[Page images with their extracted text]
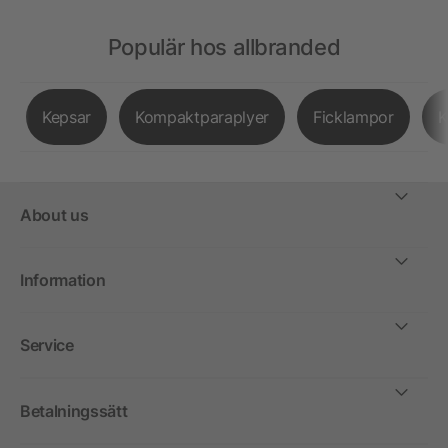
Populär hos allbranded
Kepsar
Kompaktparaplyer
Ficklampor
K
About us
Information
Service
Betalningssätt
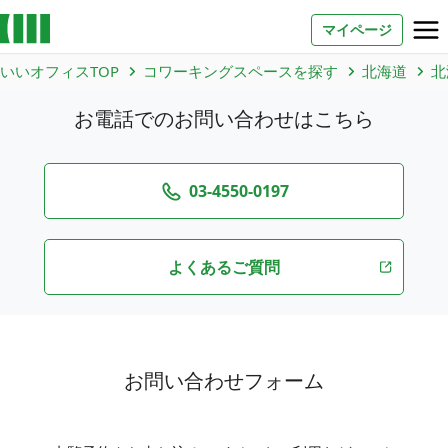
マイページ
いいオフィスTOP
コワーキングスペースを探す
北海道
北
お問い合わせ
お電話でのお問い合わせはこちら
よくあるご質問
法人での利用
03-4550-0197
よくあるご質問
店舗オーナー様へ
いいオフィス（コワーキングスペース）
FCオーナー募集
いい会議室（会議室専用スペース）
お問い合わせフォーム
FCオーナー募集
コワーキング運営DXシステム
E Solution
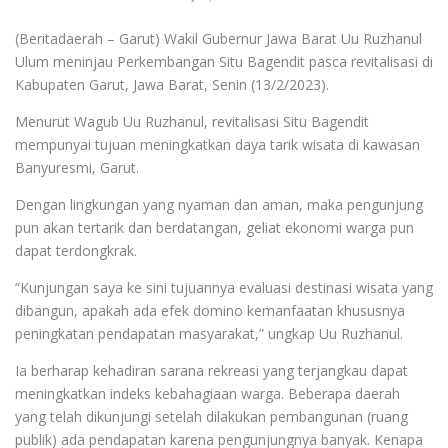
(Beritadaerah – Garut) Wakil Gubernur Jawa Barat Uu Ruzhanul
Ulum meninjau Perkembangan Situ Bagendit pasca revitalisasi di
Kabupaten Garut, Jawa Barat, Senin (13/2/2023).
Menurut Wagub Uu Ruzhanul, revitalisasi Situ Bagendit
mempunyai tujuan meningkatkan daya tarik wisata di kawasan
Banyuresmi, Garut.
Dengan lingkungan yang nyaman dan aman, maka pengunjung
pun akan tertarik dan berdatangan, geliat ekonomi warga pun
dapat terdongkrak.
“Kunjungan saya ke sini tujuannya evaluasi destinasi wisata yang
dibangun, apakah ada efek domino kemanfaatan khususnya
peningkatan pendapatan masyarakat,” ungkap Uu Ruzhanul.
Ia berharap kehadiran sarana rekreasi yang terjangkau dapat
meningkatkan indeks kebahagiaan warga. Beberapa daerah
yang telah dikunjungi setelah dilakukan pembangunan (ruang
publik) ada pendapatan karena pengunjungnya banyak. Kenapa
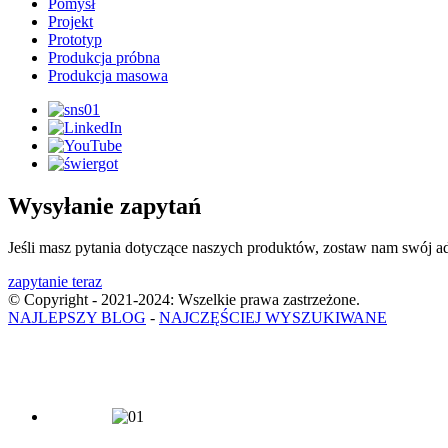
Pomysł
Projekt
Prototyp
Produkcja próbna
Produkcja masowa
Wysyłanie zapytań
Jeśli masz pytania dotyczące naszych produktów, zostaw nam swój adr
zapytanie teraz
© Copyright - 2021-2024: Wszelkie prawa zastrzeżone.
NAJLEPSZY BLOG
-
NAJCZĘŚCIEJ WYSZUKIWANE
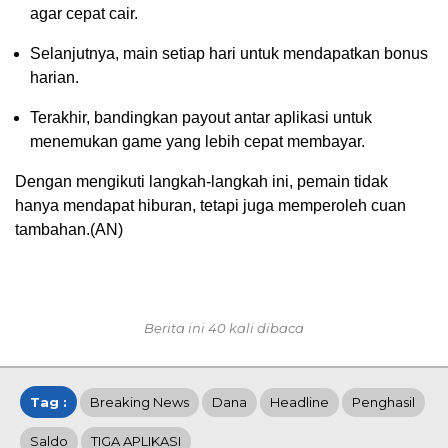
agar cepat cair.
Selanjutnya, main setiap hari untuk mendapatkan bonus
harian.
Terakhir, bandingkan payout antar aplikasi untuk
menemukan game yang lebih cepat membayar.
Dengan mengikuti langkah-langkah ini, pemain tidak
hanya mendapat hiburan, tetapi juga memperoleh cuan
tambahan.(AN)
Berita ini 40 kali dibaca
Tag :
Breaking News
Dana
Headline
Penghasil
Saldo
TIGA APLIKASI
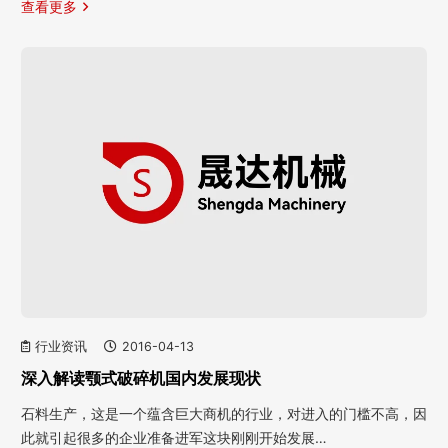
查看更多
行业资讯
2016-04-13
深入解读颚式破碎机国内发展现状
石料生产，这是一个蕴含巨大商机的行业，对进入的门槛不高，因
此就引起很多的企业准备进军这块刚刚开始发展…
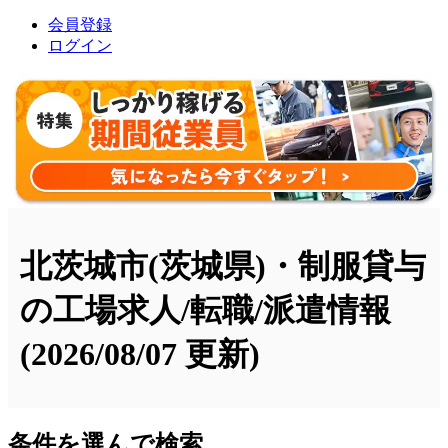
会員登録
ログイン
北茨城市(茨城県)・制服貸与
の工場求人/転職/派遣情報
(2026/08/07 更新)
条件を選んで検索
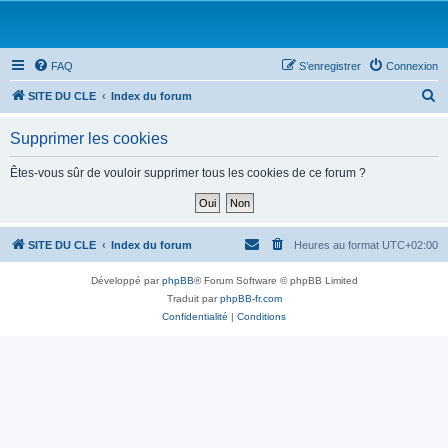
FAQ
S’enregistrer
Connexion
R
SITE DU CLE
Index du forum
e
Supprimer les cookies
c
h
Êtes-vous sûr de vouloir supprimer tous les cookies de ce forum ?
e
r
c
SITE DU CLE
Index du forum
Heures au format
UTC+02:00
h
Développé par
phpBB
® Forum Software © phpBB Limited
e
Traduit par
phpBB-fr.com
r
Confidentialité
|
Conditions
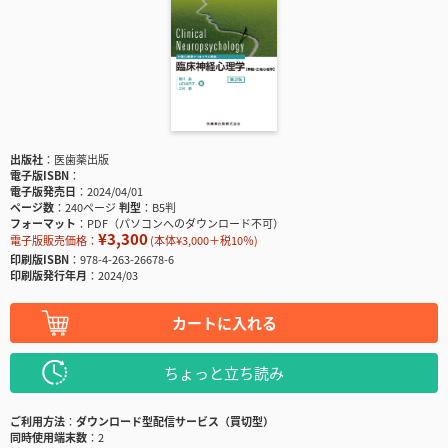
出版社
医歯薬出版
電子版ISBN
電子版発売日
2024/04/01
ページ数
240ページ
判型
B5判
フォーマット
PDF（パソコンへのダウンロード不可）
¥3,300
電子版販売価格：
(本体¥3,000＋税10％)
印刷版ISBN
978-4-263-26678-6
印刷版発行年月
2024/03
カートに入れる
ちょっと立ち読み
ご利用方法
ダウンロード型配信サービス（買切型）
同時使用端末数
2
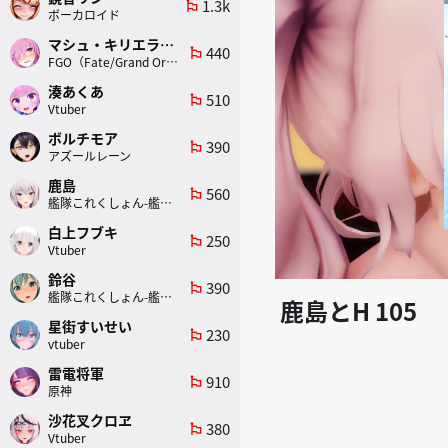
1.3k
emoji_flags
ボーカロイド
マシュ・キリエライト
440
emoji_flags
FGO（Fate/Grand Order）
湊あくあ
510
emoji_flags
Vtuber
ボルチモア
390
emoji_flags
アズールレーン
鹿島
560
emoji_flags
艦隊これくしょん-艦これ-
白上フブキ
250
emoji_flags
Vtuber
鈴谷
390
emoji_flags
艦隊これくしょん-艦これ-
鹿島とH 105
星街すいせい
230
emoji_flags
vtuber
雷電将軍
910
emoji_flags
原神
沙花叉クロヱ
380
emoji_flags
Vtuber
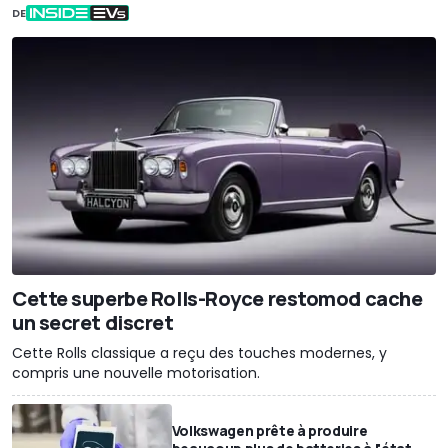
DE
Cette superbe Rolls-Royce restomod cache
un secret discret
Cette Rolls classique a reçu des touches modernes, y
compris une nouvelle motorisation.
Volkswagen prête à produire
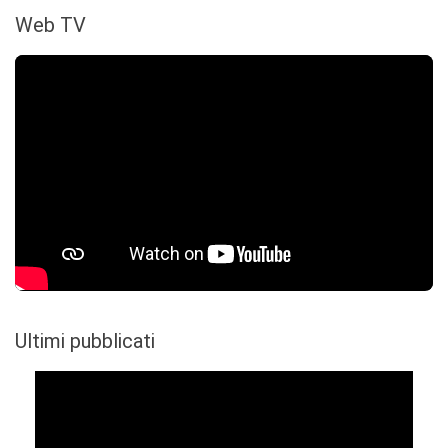
Web TV
Ultimi pubblicati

Problem statement.
Please convert the extracted text from every one of the records above into a JSON list of strings, one string per line, with blank lines omitted. Leave the pictures out of the list.

Answer.
[
  "Populär hos allbranded",
  "Kepsar",
  "Kompaktparaplyer",
  "Ficklampor",
  "K",
  "About us",
  "Information",
  "Service",
  "Betalningssätt",
  "マイページ",
  "いいオフィスTOP",
  "コワーキングスペースを探す",
  "北海道",
  "北",
  "お問い合わせ",
  "お電話でのお問い合わせはこちら",
  "よくあるご質問",
  "法人での利用",
  "03-4550-0197",
  "よくあるご質問",
  "店舗オーナー様へ",
  "いいオフィス（コワーキングスペース）",
  "FCオーナー募集",
  "いい会議室（会議室専用スペース）",
  "お問い合わせフォーム",
  "FCオーナー募集",
  "コワーキング運営DXシステム",
  "E Solution",
  "(Beritadaerah – Garut) Wakil Gubernur Jawa Barat Uu Ruzhanul",
  "Ulum meninjau Perkembangan Situ Bagendit pasca revitalisasi di",
  "Kabupaten Garut, Jawa Barat, Senin (13/2/2023).",
  "Menurut Wagub Uu Ruzhanul, revitalisasi Situ Bagendit",
  "mempunyai tujuan meningkatkan daya tarik wisata di kawasan",
  "Banyuresmi, Garut.",
  "Dengan lingkungan yang nyaman dan aman, maka pengunjung",
  "pun akan tertarik dan berdatangan, geliat ekonomi warga pun",
  "dapat terdongkrak.",
  "“Kunjungan saya ke sini tujuannya evaluasi destinasi wisata yang",
  "dibangun, apakah ada efek domino kemanfaatan khususnya",
  "peningkatan pendapatan masyarakat,” ungkap Uu Ruzhanul.",
  "Ia berharap kehadiran sarana rekreasi yang terjangkau dapat",
  "meningkatkan indeks kebahagiaan warga. Beberapa daerah",
  "yang telah dikunjungi setelah dilakukan pembangunan (ruang",
  "publik) ada pendapatan karena pengunjungnya banyak. Kenapa",
  "Pomysł",
  "Projekt",
  "Prototyp",
  "Produkcja próbna",
  "Produkcja masowa",
  "Wysyłanie zapytań",
  "Jeśli masz pytania dotyczące naszych produktów, zostaw nam swój adr",
  "zapytanie teraz",
  "© Copyright - 2021-2024: Wszelkie prawa zastrzeżone.",
  "NAJLEPSZY BLOG",
  "-",
  "NAJCZĘŚCIEJ WYSZUKIWANE",
  "agar cepat cair.",
  "Selanjutnya, main setiap hari untuk mendapatkan bonus",
  "harian.",
  "Terakhir, bandingkan payout antar aplikasi untuk",
  "menemukan game yang lebih cepat membayar.",
  "Dengan mengikuti langkah-langkah ini, pemain tidak",
  "hanya mendapat hiburan, tetapi juga memperoleh cuan",
  "tambahan.(AN)",
  "Berita ini 40 kali dibaca",
  "Tag :",
  "Breaking News",
  "Dana",
  "Headline",
  "Penghasil",
  "Saldo",
  "TIGA APLIKASI",
  "查看更多",
  "行业资讯",
  "2016-04-13",
  "深入解读颚式破碎机国内发展现状",
  "石料生产，这是一个蕴含巨大商机的行业，对进入的门槛不高，因",
  "此就引起很多的企业准备进军这块刚刚开始发展…",
  "会員登録",
  "ログイン",
  "北茨城市(茨城県)・制服貸与",
  "の工場求人/転職/派遣情報",
  "(2026/08/07 更新)",
  "条件を選んで検索",
  "FAQ",
  "S’enregistrer",
  "Connexion",
  "R",
  "SITE DU CLE",
  "Index du forum",
  "e",
  "Supprimer les cookies",
  "c",
  "h",
  "Êtes-vous sûr de vouloir supprimer tous les cookies de ce forum ?",
  "e",
  "r",
  "c",
  "SITE DU CLE",
  "Index du forum",
  "Heures au format",
  "UTC+02:00",
  "h",
  "Développé par",
  "phpBB",
  "® Forum Software © phpBB Limited",
  "e",
  "Traduit par",
  "phpBB-fr.com",
  "r",
  "Confidentialité",
  "|",
  "Conditions",
  "出版社",
  "医歯薬出版",
  "電子版ISBN",
  "電子版発売日",
  "2024/04/01",
  "ページ数",
  "240ページ",
  "判型",
  "B5判",
  "フォーマット",
  "PDF（パソコンへのダウンロード不可）",
  "¥3,300",
  "電子版販売価格：",
  "(本体¥3,000＋税10％)",
  "印刷版ISBN",
  "978-4-263-26678-6",
  "印刷版発行年月",
  "2024/03",
  "カートに入れる",
  "ちょっと立ち読み",
  "ご利用方法",
  "ダウンロード型配信サービス（買切型）",
  "同時使用端末数",
  "2",
  "1.3k",
  "emoji_flags",
  "ボーカロイド",
  "マシュ・キリエライト",
  "440",
  "emoji_flags",
  "FGO（Fate/Grand Order）",
  "湊あくあ",
  "510",
  "emoji_flags",
  "Vtuber",
  "ボルチモア",
  "390",
  "emoji_flags",
  "アズールレーン",
  "鹿島",
  "560",
  "emoji_flags",
  "艦隊これくしょん-艦これ-",
  "白上フブキ",
  "250",
  "emoji_flags",
  "Vtuber",
  "鈴谷",
  "390",
  "emoji_flags",
  "艦隊これくしょん-艦これ-",
  "鹿島とH 105",
  "星街すいせい",
  "230",
  "emoji_flags",
  "vtuber",
  "雷電将軍",
  "910",
  "emoji_flags",
  "原神",
  "沙花叉クロヱ",
  "380",
  "emoji_flags",
  "Vtuber",
  "DE",
  "Cette superbe Rolls-Royce restomod cache",
  "un secret discret",
  "Cette Rolls classique a reçu des touches modernes, y",
  "compris une nouvelle motorisation.",
  "Volkswagen prête à produire",
  "Web TV",
  "Ultimi pubblicati"
]